Cadmium pigments are important additives in certain specialised plastics, glasses, ceramics and enamels to achieve bright colours along with long service lives, even in very demanding applications. From an ecological point of view, it is important to develop and maintain functional products with long service lives, once again to minimise the input into the world’s waste stream. Inferior substitutes which produce shortened service lives will ultimately only increase the volume of the world’s waste. It should also be emphasised that cadmium pigments are very stable chemicals, highly insoluble, and embedded in the product’s matrix.
In most regions, Cd based PVC stabilisers have been replaced by less hazardous alternatives and are disappearing from the recycling loops. This trend is likely to continue.
Cadmium coated components, likewise, provide outstanding corrosion resistance along with low friction coefficient, low electrical resistivity, good galvanic comparability, good plating coverage, ability to coat a wide variety of surfaces, and good braze ability and solderability. For these reasons, cadmium coated products are preferred for a wide range of critical and safety related applications in the aerospace, electrical, defence, mining, nuclear and offshore industries. In addition, cadmium coating wastes and products are easily recycled.
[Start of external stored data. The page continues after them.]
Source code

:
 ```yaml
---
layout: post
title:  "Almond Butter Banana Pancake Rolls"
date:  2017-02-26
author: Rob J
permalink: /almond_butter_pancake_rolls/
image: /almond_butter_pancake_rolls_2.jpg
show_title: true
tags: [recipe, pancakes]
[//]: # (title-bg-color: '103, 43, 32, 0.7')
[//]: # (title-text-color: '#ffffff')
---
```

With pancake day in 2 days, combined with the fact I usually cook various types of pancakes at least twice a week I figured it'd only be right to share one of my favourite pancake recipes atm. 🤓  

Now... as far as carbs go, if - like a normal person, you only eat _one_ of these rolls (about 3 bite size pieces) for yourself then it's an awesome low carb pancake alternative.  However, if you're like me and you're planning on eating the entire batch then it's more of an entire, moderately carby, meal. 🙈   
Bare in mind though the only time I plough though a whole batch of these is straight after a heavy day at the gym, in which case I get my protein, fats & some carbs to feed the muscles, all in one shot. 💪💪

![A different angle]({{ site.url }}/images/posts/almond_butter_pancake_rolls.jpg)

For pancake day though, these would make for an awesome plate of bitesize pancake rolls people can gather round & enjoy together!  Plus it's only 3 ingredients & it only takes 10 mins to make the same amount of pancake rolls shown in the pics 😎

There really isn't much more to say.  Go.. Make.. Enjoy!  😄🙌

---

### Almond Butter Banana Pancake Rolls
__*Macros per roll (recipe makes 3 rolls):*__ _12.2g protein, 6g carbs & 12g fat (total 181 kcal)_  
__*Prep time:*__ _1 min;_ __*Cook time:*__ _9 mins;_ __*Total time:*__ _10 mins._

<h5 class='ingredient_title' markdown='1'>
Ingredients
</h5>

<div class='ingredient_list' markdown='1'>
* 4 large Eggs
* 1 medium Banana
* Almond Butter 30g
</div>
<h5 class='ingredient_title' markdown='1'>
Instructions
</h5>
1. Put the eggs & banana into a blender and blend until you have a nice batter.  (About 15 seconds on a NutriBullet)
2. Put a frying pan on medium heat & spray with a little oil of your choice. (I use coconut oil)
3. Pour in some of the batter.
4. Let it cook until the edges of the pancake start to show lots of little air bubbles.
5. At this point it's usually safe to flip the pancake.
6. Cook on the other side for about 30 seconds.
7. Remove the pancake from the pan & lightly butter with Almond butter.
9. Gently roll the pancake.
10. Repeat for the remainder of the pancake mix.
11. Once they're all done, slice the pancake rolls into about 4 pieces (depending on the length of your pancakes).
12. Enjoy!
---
In newer applications, like Cadmium Telluride based photovoltaic cells, CdTe is embedded in a matrix with extreme low solubility. Dedicated recycling processes have been put in place to recover cadmium from production waste and end of life cells. This ensures that new applications of cadmium are sustainable.
The recovery of cadmium from cadmium products through recycling programs not only ensures that cadmium will be kept out of the waste stream and out of the environment, but it also conserves valuable natural resources as well. Attempts to ban or restrict cadmium products are considered unnecessary, taking into account the ever-decreasing human cadmium intake level which is already well below the WHO-standard, and the very small relative contribution of cadmium products in this respect. Such measures will only have the effects of undermining extensive efforts to collect and recycle cadmium products around the world. It will also have the marked effect of reducing the European Union’s competitiveness in international markets with its attendant delocalisation of plants and losses of jobs. These conclusions have already been reached in North America and Japan which have no intention of restricting cadmium use in the manner proposed by the European Union. A similar conclusion was also reached in the OECD Risk Reduction Programme on Cadmium.
Rather than restricting cadmium products, it is argued that the European Union should co-operate with and encourage the industry’s voluntary product stewardship initiatives to collect and recycle cadmium containing products which would contribute to the sustainable and safe use of cadmium in tomorrow’s society.